[[ EXTRACT, beginning ]]

Sunday, 25 June 2017

In the Air

The Aldeburgh Festival comes to an end tonight for another year, and what a splendid fortnight it has been. I've sat through several concerts, both as an usher and a punter, and have to confess to my own amazement that the highlight has been the two Britten operas, A Midsummer Night's Dream and Billy Budd. They say some music is an acquired taste, but I've never given these works a chance before. Billy's aria, "Look! Through the port comes the moonshine astray" is so beautiful I almost weep to think of how I might have missed it, only attending the opera because I heard this piece earlier in the year and couldn't believe it was Britten. Well, I've found him now and I'm ready to explore with a newly-opened mind, catch up on lost time.

I see that it's been 10 days since I last blogged. That must have been around the time that my best friend announced that she'll be going to live with her daughter in Exeter. I think I saw this coming when Chloe first said she would be relocating there from London, but I put it out of my mind as you do with horrible things you don't want to face. The news last week knocked me for six, and will probably knock me for six times six when it becomes reality. I'm back on terra firma emotionally now, and will remain there for as long as I can. A therapist I knew used to talk about AFGO - another fucking growth opportunity, but as you get older you don't need shocks and traumas, only certainty and constancy. At least I do. But being shaken out of your comfort zone is probably not the worst thing that can happen to you.

[[ EXTRACT, end ]]
[[ AVAILABLE DATA, beginning ]]

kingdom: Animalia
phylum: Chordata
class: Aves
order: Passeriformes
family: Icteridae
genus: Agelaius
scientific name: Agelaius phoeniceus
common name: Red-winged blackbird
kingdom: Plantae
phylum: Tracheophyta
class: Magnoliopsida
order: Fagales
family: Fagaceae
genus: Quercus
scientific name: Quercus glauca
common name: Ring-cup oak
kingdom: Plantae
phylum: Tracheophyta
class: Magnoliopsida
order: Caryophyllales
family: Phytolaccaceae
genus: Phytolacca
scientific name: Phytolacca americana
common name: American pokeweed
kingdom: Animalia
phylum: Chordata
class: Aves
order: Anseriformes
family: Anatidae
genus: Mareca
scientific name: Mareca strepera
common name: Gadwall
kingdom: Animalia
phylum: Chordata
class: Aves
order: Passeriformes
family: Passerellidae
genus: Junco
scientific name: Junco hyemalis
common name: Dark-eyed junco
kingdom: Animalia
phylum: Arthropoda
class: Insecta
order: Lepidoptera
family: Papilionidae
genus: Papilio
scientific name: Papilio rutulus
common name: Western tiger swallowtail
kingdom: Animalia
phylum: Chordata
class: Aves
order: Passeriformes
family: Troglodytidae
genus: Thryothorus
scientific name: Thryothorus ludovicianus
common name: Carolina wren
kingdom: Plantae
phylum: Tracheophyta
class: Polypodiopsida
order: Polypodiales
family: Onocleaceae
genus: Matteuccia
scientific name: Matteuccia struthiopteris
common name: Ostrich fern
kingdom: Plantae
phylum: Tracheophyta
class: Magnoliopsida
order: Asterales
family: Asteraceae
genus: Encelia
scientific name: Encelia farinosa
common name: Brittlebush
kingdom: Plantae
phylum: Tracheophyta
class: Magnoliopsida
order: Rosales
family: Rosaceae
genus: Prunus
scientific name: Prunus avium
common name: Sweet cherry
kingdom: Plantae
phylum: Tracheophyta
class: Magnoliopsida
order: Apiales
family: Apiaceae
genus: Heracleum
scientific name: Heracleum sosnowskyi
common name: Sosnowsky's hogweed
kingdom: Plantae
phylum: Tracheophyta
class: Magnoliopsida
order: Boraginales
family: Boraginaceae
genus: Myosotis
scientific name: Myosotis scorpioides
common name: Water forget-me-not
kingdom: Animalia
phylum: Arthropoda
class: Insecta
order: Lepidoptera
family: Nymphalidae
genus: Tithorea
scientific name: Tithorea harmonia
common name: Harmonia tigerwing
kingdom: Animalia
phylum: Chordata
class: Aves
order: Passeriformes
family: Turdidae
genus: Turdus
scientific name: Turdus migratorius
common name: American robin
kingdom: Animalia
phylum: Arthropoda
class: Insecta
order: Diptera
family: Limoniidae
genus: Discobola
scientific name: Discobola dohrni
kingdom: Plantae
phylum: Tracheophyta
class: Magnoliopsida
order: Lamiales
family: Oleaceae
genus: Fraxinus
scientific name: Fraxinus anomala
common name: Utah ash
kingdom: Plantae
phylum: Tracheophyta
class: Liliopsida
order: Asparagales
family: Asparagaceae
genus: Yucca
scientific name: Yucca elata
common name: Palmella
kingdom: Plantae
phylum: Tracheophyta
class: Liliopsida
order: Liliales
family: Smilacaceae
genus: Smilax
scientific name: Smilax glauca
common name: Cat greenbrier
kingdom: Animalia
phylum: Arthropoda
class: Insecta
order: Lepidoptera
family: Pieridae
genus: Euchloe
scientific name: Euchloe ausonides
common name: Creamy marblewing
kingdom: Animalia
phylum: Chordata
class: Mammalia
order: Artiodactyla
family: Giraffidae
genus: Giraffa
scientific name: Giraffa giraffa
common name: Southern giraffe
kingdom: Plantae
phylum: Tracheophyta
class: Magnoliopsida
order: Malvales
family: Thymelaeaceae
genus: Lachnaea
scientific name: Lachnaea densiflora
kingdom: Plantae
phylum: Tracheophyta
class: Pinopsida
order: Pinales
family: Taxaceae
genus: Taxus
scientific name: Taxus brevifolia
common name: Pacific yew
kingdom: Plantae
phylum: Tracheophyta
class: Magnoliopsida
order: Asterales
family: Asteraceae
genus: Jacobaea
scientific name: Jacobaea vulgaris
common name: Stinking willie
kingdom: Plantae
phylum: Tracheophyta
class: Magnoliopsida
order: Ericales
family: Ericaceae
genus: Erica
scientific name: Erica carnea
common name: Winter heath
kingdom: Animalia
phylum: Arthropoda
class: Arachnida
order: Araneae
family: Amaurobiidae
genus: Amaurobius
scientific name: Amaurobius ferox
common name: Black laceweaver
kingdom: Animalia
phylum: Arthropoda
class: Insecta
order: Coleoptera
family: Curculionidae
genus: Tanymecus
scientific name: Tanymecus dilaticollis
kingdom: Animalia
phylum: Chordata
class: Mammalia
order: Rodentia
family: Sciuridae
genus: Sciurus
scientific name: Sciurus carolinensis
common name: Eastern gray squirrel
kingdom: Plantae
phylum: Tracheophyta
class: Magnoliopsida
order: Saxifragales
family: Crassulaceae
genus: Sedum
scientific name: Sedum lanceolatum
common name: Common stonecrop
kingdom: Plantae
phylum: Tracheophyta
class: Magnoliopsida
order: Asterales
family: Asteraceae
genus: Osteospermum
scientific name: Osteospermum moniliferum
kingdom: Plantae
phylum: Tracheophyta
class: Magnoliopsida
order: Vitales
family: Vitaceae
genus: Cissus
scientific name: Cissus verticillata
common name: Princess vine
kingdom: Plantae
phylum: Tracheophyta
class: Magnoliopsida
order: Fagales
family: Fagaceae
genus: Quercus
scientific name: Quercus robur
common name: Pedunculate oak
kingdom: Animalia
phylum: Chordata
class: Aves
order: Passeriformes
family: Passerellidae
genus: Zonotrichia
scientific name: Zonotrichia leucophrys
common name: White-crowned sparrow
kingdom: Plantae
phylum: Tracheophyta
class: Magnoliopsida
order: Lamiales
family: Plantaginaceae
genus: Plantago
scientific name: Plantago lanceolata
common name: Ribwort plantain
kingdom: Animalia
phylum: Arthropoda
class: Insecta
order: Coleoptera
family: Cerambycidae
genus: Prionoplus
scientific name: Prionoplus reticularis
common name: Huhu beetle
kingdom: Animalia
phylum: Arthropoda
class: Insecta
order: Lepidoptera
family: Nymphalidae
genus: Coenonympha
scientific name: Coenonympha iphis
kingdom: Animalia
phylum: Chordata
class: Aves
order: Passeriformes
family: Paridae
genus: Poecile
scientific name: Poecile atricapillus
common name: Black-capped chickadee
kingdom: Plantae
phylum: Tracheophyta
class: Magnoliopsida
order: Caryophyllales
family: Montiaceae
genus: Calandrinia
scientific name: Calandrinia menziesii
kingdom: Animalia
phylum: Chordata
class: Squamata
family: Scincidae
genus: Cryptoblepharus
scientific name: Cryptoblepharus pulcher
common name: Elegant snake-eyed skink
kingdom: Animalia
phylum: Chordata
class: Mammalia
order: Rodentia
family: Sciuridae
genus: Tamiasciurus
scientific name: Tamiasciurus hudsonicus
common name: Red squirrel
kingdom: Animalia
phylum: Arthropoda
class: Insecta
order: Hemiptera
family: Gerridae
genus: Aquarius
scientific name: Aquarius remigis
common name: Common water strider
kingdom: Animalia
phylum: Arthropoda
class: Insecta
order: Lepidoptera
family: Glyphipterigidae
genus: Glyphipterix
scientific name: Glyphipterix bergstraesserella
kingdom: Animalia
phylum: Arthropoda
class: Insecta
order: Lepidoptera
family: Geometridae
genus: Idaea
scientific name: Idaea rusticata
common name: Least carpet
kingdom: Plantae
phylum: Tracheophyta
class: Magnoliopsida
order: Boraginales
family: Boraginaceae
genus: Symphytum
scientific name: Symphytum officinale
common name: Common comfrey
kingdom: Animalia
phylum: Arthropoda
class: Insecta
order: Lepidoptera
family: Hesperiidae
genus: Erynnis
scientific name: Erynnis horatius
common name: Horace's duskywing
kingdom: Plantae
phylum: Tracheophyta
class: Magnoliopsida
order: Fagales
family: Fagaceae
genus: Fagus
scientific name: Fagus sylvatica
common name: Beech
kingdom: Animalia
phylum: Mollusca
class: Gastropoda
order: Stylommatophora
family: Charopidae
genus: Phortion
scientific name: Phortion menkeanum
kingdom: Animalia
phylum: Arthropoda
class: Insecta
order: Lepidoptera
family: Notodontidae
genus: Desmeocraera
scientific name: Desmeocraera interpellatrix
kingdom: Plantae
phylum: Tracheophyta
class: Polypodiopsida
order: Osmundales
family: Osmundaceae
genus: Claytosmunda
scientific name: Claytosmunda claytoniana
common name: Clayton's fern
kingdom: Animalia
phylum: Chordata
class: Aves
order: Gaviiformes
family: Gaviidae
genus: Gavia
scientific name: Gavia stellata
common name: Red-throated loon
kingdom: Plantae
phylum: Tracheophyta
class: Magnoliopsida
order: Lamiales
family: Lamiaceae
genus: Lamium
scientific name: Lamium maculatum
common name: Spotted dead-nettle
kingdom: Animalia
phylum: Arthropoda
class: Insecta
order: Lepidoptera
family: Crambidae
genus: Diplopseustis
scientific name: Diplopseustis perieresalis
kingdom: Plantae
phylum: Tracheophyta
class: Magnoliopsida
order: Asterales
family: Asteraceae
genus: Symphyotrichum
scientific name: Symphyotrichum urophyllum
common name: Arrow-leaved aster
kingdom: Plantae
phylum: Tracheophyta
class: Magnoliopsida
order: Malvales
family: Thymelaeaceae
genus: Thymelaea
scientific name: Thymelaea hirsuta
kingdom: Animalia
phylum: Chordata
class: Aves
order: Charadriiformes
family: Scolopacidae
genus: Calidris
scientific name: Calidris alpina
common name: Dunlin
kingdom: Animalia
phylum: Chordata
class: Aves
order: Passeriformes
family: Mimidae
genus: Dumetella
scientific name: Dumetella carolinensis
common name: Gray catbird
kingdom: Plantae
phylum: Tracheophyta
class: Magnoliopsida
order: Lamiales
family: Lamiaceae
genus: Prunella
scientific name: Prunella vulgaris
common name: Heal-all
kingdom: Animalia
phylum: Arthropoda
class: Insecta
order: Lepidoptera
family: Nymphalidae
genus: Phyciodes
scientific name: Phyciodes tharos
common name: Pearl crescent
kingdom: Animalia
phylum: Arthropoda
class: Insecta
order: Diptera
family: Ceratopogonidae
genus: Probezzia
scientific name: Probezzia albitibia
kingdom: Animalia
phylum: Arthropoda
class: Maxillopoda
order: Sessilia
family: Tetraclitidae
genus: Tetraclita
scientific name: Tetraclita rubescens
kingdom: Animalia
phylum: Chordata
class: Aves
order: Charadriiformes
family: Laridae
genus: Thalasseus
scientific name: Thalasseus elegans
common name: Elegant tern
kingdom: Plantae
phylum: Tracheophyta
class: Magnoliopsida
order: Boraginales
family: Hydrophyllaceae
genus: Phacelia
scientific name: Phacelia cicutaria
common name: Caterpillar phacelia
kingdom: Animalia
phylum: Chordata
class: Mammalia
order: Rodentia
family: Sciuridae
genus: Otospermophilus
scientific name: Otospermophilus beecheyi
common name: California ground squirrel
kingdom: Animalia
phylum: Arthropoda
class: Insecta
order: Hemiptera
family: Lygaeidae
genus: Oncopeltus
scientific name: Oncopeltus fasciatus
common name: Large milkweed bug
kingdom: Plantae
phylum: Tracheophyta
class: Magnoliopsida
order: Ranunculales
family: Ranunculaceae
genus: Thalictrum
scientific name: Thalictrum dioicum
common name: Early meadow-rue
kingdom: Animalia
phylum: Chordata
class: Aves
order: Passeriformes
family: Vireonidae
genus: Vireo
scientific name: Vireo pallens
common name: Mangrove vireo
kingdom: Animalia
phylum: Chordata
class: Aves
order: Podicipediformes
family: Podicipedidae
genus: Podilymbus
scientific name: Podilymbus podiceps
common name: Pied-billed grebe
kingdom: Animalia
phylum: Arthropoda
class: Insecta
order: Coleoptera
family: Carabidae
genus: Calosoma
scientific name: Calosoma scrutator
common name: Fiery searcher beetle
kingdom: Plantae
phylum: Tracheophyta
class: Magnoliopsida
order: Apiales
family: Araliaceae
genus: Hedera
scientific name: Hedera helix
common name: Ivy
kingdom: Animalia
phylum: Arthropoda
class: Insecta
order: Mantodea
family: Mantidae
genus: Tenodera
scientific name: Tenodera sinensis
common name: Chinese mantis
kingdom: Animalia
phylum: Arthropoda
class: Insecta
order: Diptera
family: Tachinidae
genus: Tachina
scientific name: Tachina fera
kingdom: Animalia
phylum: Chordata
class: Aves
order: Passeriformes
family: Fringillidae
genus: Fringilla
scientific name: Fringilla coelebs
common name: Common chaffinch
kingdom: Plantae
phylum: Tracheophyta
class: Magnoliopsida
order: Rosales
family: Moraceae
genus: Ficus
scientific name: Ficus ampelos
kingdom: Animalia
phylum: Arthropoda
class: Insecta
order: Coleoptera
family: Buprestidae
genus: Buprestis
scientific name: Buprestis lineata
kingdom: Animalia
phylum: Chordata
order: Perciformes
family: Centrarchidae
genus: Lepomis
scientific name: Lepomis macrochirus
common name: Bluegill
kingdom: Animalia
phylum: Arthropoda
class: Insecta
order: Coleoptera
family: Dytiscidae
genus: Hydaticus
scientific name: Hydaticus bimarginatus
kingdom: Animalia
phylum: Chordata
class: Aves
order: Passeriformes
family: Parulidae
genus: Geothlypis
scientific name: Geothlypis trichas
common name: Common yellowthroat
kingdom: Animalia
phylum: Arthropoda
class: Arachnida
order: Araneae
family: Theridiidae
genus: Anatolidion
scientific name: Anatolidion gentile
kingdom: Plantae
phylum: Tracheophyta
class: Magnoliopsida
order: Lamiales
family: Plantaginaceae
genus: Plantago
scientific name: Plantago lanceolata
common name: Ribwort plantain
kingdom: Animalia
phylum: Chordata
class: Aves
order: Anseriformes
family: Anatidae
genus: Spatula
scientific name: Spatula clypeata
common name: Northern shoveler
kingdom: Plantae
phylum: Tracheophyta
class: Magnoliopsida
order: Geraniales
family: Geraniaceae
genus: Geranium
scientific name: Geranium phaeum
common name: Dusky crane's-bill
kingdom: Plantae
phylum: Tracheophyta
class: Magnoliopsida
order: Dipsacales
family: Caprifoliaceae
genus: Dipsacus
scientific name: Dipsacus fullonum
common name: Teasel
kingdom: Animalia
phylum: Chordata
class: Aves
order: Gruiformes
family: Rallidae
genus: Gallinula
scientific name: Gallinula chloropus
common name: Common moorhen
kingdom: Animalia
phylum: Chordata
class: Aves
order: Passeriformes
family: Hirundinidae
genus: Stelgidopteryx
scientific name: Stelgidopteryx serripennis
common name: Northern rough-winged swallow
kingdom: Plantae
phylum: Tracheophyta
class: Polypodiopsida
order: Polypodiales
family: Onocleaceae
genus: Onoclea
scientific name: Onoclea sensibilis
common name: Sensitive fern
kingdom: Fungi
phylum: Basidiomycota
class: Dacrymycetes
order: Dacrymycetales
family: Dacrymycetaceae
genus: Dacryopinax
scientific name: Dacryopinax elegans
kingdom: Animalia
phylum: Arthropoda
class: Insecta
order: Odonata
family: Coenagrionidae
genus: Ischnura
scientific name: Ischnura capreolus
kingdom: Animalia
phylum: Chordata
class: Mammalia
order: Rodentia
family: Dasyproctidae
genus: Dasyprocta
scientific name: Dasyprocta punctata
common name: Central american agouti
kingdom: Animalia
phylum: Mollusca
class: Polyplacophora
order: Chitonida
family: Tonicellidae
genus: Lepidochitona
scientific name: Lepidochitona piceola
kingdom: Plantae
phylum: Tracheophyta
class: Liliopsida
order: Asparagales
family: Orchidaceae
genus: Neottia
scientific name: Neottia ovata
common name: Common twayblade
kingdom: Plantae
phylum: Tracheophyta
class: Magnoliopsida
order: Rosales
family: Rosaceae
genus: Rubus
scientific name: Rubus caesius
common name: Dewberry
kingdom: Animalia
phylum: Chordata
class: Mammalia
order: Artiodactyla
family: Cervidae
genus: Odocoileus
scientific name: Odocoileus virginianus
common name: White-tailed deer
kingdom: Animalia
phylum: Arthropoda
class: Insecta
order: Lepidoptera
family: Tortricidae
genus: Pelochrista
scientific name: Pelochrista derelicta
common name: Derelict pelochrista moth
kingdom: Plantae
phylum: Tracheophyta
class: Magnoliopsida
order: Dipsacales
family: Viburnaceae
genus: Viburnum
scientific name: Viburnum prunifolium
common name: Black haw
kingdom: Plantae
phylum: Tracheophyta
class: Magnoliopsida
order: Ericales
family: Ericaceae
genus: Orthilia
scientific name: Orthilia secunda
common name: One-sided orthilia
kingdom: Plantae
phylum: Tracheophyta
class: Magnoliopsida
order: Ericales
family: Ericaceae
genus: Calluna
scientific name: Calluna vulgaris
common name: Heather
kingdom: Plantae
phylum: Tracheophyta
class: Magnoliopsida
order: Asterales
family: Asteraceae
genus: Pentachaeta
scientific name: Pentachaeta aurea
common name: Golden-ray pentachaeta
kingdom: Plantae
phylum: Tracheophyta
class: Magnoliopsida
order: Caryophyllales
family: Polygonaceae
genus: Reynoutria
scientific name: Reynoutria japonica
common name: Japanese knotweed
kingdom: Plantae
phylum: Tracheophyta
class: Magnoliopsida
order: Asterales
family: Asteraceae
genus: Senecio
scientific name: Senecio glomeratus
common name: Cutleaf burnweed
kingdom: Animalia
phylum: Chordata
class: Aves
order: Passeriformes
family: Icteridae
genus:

[[ AVAILABLE DATA, end ]]

→ QUESTIONS ON THE MATERIAL
- 1) In the blog post, why did the writer go to the opera Billy Budd? Answer in one to three sentences.
- 2) Can you carry the blog post on from its last sentence?
The data has no connection to the blog post.

→ TASK RESULTS
- 1) The writer went because they had heard Billy's aria, "Look! Through the port comes the moonshine astray," earlier in the year and couldn't believe it was by Britten.

- 2)
And so there's been a bitter-sweet quality to the things we've done recently: a trip to Aldeburgh in the gloaming for a Midsummer's Day concert on the beach as night fell and the sea and the sky merged into an opaque stretch of inky grey; a trip on the hottest day to Woodbridge to visit the open gardens after a picnic lunch; accepting an invitation to a local gallery, the Print Room, for their first concert in their new Music Room in a 16th century barn; to Aldeburgh again, the cinema this time, for a showing of My Cousin Rachel. That evening was memorable for the fish and chips we ate on the beach, and the seagull that swooped over my shoulder and pinched my whole piece of haddock out of my hand. Everything we do together is punctuated by much laughter, irreverant giggles and fits of hysteria that will not be quelled until one of us walks away. And now one of us will.

I spent today on a friend's houseboat moored at Woodbridge Marina, watching as the neap tide swept in and made access to the gangway impassable except with an icy wade. There's something both exciting and soothing about being on water, feeling the gentle sway and watching the river come alive with small boats, and then hearing the errie cries of the the evening wading birds. As I left to come home I passed a boatyard with several small sailing boats for sale, and for two pins I'd have bought one and introduced Hugo to the joys of Swallows and Amazons. Luckily it was closed and I departed before I got too carried away.